Mittal Institute: Approximately how many women did you speak with during this round of fieldwork, and how did the topic of climate and drought arise in your conversations with them?

Eliana La Ferrara: For the recent fieldwork, we visited two groups of sugarcane cutters, each with about 20 women. In total, we spoke with roughly 30–40 women. Not all conversations were one-on-one. We held group discussions with the full teams and then conducted individual interviews with about six or seven women, focusing particularly on how they track daily production and manage finances.

In these interviews, we are very careful not to frame answers. Our goal is to understand the explanations that women themselves hold, so we use indirect or very open-ended questions. The climate angle emerged clearly and unprompted. We didn’t ask, “Is climate change the reason you migrate?” Instead, we asked what they could do if they stayed in the village — what other agricultural work or alternatives they had. Their response was that there is essentially nothing: repeated droughts mean very little work. They also told us that even this year the sugarcane season will be shorter. They expected to be away for six months, but because there is less cane, it will likely be only four or five. That is serious, because they took advances assuming a six-month season.

So climate came up in their own narratives: there is less cane, there have been droughts, and opportunities at home have shrunk.

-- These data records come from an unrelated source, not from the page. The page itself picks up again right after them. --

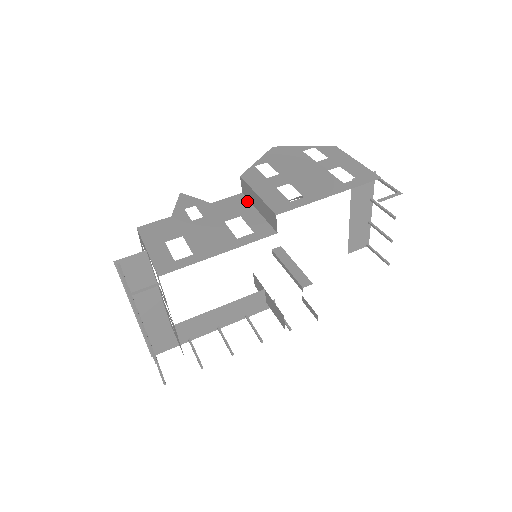
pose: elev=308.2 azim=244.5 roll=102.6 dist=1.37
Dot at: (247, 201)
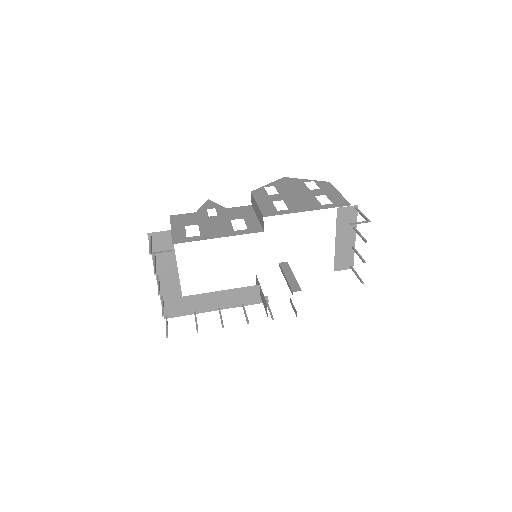
Dot at: (252, 210)
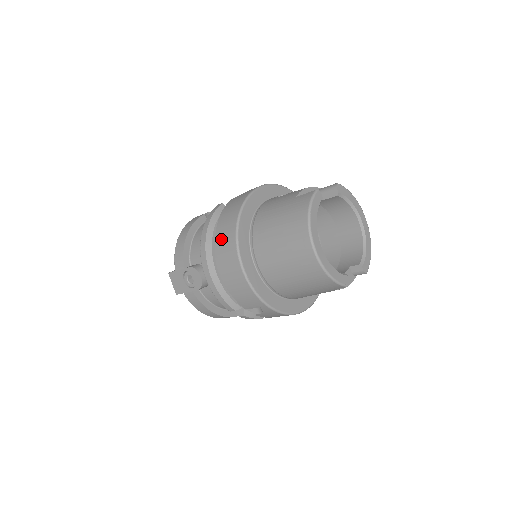
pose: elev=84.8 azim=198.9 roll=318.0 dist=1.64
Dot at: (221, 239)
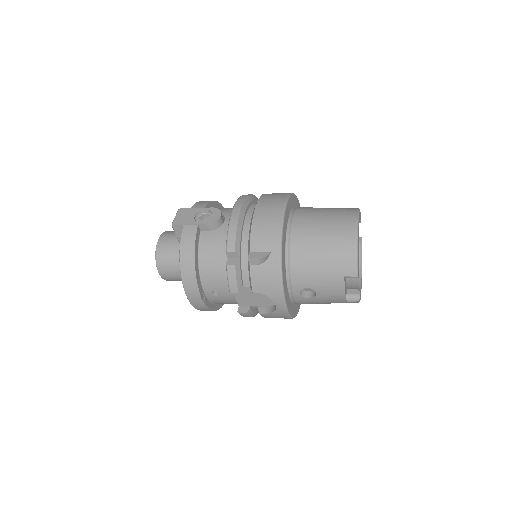
Dot at: (270, 195)
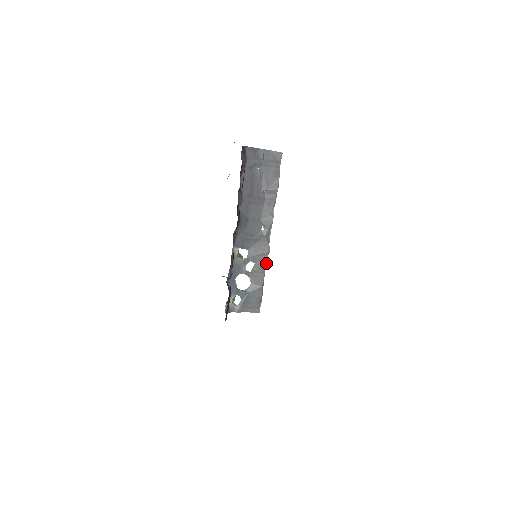
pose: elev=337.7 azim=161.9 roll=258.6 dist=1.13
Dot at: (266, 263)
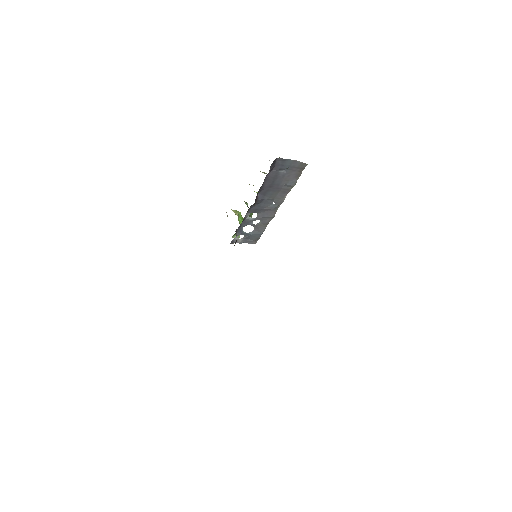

We then pair these accounts with objective weather data, identifying where droughts have been more or less severe, and hope to trace migration patterns and related outcomes in that way.

Mittal Institute: Thinking about real-world impact, how can your findings help shape more effective policy interventions aimed at reducing gender-related health inequalities linked to climate change?

Eliana La Ferrara: One thing I can say, at a more macro level, is that if climateinduced migration is at the root of this, then policies that reduce the impact of climate shocks in origin areas are crucial. That could include index insurance or developing alternative livelihoods that are less dependent on agricultural productivity. In that spirit, Aditi’s own work on digital jobs for marginalized populations points to alternative livelihoods as a potential solution.

A second approach is to improve conditions within the existing system, assuming people continue cutting sugarcane. That means improving the terms of agreements with contractors and helping workers avoid remaining trapped in debt. We are exploring the idea of financial tracking tools or training for couples — ways to plan advances better and track repayments and income over the season to strengthen their financial management.

We are still in early discussions with our partner organization about what is feasible, especially given very low literacy rates, which rule out some standard interventions used elsewhere. But we see clear potential to design tools tailored to this context.

Stepping back, the core problem is the extremely poor outside options: there is almost no other work for these marginalized groups. So at the macro level, developing alternative livelihoods in these regions is something state authorities should be seriously considering.

Aditi Bhowmick: Looking ahead to next year, we’ve broadly settled on ground-up financial empowerment of these workers as our main focus. As you’ve already noted, their situation is very complex: they take advances, must anticipate weather shocks, and face the risk of death and other emergencies.

Our plan is to see what we can do on the financial empowerment front through a sustained engagement  with the workers and the collective. We’re not trying to reinvent the wheel. We are talking closely with the collective to understand interventions they have already piloted, what has worked, and what has failed, and then building from there. We’re combining their experience with evidence from development economics research, and using that to design a financial empowerment intervention to target the relentless debt traps these women are caught in, and hopefully ultimately improve their bargaining power in some form.

Interview conducted by Kellie Nault, Writer/Editor at the Mittal Institute

 The views represented herein are those of the interviewees and do not necessarily reflect the views of the Mittal Institute, its staff, or its steering committee.